TASK LIST:
(a) In the detection-hook excerpt, list every field that the initval structure sets to zero.
(b) Edit the detection-hook excerpt. Start at "The same fexit/security_socket_setsockopt", stop after "to be setsockopt().", and replace "attacker" with "intruder".
(c) According to the detection-hook excerpt, what happens when counts exceed the expected threshold within the observation window?

SOURCE EXTRACT:
The same fexit/security_socket_setsockopt hook covers both variants. Per-task state tracks call frequency and timing separately for each vector, and an alert fires when counts exceed the expected threshold within the observation window.

Once again, we don’t need to know which binary or file the attacker is interested in. The detection is in the pattern.

SEC("fexit/security_socket_setsockopt")
int
BPF_PROG(
    _security_socket_setsockopt, // Executed at "sys_setsockopt".
    struct socket *sock,         // Socket to be setsockopt().
    int            level,        // Level: SOL_UDP or SOL_RXRPC.
    int            optname,      // Option: UDP_ENCAP, RXRPC_SECURITY_KEY, ...
    int            ret           // Return value for the security call.
)
{
    u64 vector = 0;

    if (level == SOL_UDP && optname == UDP_ENCAP) {
        vector = DIRTYFRAG_VECTOR_ESP;
    }
    else if (
        level == SOL_RXRPC &&
        (optname == RXRPC_SECURITY_KEY || optname == RXRPC_MIN_SECURITY_LEVEL)) {
        vector = DIRTYFRAG_VECTOR_RXRPC;
    }
    else {
        return 0;
    }

    // ...

    dirtyfrag_key_t key     = {.t_hash = aleader->hash};
    dirtyfrag_val_t initval = {
        .last_udp_encap     = 0,
        .last_rxrpc_key     = 0,
        .last_rxrpc_minsec  = 0,
        .count_udp_encap    = 0,
        .count_rxrpc_key    = 0,
        .count_rxrpc_minsec = 0,
        .exploited          = 0,
        .vector             = 0,
    };

    dirtyfrag_val_t *value = bpf_map_lookup_elem(&det_dirtyfrag, &key);
    if (!value) {
        bpf_map_update_elem(&det_dirtyfrag, &key, &initval, BPF_NOEXIST);
        value = bpf_map_lookup_elem(&det_dirtyfrag, &key);
        logger_goto_if_null(value, aleader, "null dirtyfrag val");
    }

    if (value->exploited) {
        goto aleader; // Already detected.

EXTRACTED INFORMATION:
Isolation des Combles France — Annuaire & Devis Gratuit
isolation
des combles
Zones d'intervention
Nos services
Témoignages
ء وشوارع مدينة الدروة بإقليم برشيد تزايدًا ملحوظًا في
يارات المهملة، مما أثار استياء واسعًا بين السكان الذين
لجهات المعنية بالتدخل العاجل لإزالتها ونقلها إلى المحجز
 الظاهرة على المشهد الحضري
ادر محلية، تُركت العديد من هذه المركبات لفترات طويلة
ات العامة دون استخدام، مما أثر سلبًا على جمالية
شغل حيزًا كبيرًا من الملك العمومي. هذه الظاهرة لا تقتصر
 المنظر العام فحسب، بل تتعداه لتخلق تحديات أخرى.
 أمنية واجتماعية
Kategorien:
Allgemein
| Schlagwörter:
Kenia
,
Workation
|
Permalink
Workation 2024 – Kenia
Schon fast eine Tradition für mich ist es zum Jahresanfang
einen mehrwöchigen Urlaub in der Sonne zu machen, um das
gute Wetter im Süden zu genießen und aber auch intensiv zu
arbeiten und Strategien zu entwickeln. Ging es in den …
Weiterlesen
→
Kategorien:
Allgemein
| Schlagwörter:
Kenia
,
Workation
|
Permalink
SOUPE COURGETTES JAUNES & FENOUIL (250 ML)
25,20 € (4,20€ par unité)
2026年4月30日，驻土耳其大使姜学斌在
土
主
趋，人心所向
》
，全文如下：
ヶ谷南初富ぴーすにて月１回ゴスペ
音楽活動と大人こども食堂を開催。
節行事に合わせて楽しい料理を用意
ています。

RESULTS:
(a) last_udp_encap, last_rxrpc_key, last_rxrpc_minsec, count_udp_encap, count_rxrpc_key, count_rxrpc_minsec, exploited, vector

(b)
The same fexit/security_socket_setsockopt hook covers both variants. Per-task state tracks call frequency and timing separately for each vector, and an alert fires when counts exceed the expected threshold within the observation window.

Once again, we don’t need to know which binary or file the intruder is interested in. The detection is in the pattern.

SEC("fexit/security_socket_setsockopt")
int
BPF_PROG(
    _security_socket_setsockopt, // Executed at "sys_setsockopt".
    struct socket *sock,         // Socket to be setsockopt().

(c) An alert fires.